Esther carefully choses her words. She states that if the Jews were only to be enslaved, she would not have spoken. It is only because their death was decreed by Haman’s racism that she asks for the King to intervene.

According to Ellicott’s Commentary for English Readers, “The idea of the serpent as symbolizing wisdom, seems to have entered into the early parables of most Eastern nations. We find it in Egyptian temples, in the twined serpents of the rod of Hermes…Here we learn that even the serpent's sinuous craft presents something which we may well learn to reproduce.” The priests of Pharaoh battled with Moses before the Exodus using snakes. Moses’ rod became a snake, devouring the Egyptian serpents.(Exodus 7:11-13) I would note that the serpent is also important in Meso-American cultures. Quetzalcoatl, the feathered serpent is prevalent as an embodiment of the sky and a helper presenting Maya kings with visions. Many other cultures as well have snake symbolism in their history.

In the Jamieson-Fausset-Brown Bible Commentary we read, “Alone, the wisdom of the serpent is mere cunning, and the harmlessness of the dove little better than weakness: but in combination, the wisdom of the serpent would save them from unnecessary exposure to danger; the harmlessness of the dove, from sinful expedients to escape it. In the apostolic age of Christianity…there was a manly (sic) combination of unflinching zeal and calm discretion, before which nothing was able to stand.”

St. Paul, notes that he was shrewd, yet guileless, to win converts to Christ. “To those without the Law I became like one without the Law (though I am not outside the law of God but am under the law of Christ), to win those without the Law. To the weak I became weak, to win the weak. I have become all things to all men, so that by all possible means I might save some of them. I do all this for the sake of the gospel, so that I may share in its blessings.” (I Corinthians 9:22)

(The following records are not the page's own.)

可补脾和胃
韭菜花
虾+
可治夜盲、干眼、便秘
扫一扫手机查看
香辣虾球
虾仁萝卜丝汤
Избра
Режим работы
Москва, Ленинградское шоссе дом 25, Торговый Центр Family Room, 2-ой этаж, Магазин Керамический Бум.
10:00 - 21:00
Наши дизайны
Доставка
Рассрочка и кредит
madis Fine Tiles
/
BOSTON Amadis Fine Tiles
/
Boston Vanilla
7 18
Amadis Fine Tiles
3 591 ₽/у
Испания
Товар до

In learning to be ‘shrewd as snakes and innocent as doves’, we might do well to consider our battles before we act. Our actions are always to point toward God, yet sometimes we need to be circumspect about how we do that. Sometimes we need to ‘become weak, to win the weak’. Esther was not weak. Indeed, she showed great courage in being a whistle-blower about the great evil Haman planned. Esther had to confront her fears, and face the possibility of death at the worst, or just disbelief. She prepared for her test by prayer and fasting for three days, in concert with all the Jews in the city. (Esther 4:16)

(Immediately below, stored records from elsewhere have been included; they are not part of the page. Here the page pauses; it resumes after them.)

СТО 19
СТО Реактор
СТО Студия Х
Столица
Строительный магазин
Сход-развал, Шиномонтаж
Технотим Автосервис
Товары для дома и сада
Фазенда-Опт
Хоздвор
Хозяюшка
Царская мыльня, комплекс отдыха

Esther, the Jewish exile in a foreign court, pretended to offer a simple invitation to a feast. However, she was using wisdom from God to save her people. We may think we have to act immediately to confront an injustice. Perhaps, like Esther, we would be well served to pause and pray first. Then we can act wisely, yet with sincerity.

In the early church, the Philippians are urged to “become blameless and pure, ‘children of God without fault in a warped and crooked generation.’ Then you will shine among them like stars in the sky.” (Philippians 2:15)

As we seek wisdom to deal with situations, we must look to God first. The first part of the Matthew 10:16 verse says, “I am sending you out [as sheep among wolves].” It is God who sets the course. It may seem to be dangerous, but we can trust that God is with us in and through it all, just as God worked through Esther’s courage to save the Jews in Persia.

Is there a current situation where you need to be both wise and circumspect?

How can you be a child “of God without fault in a warped and crooked generation”?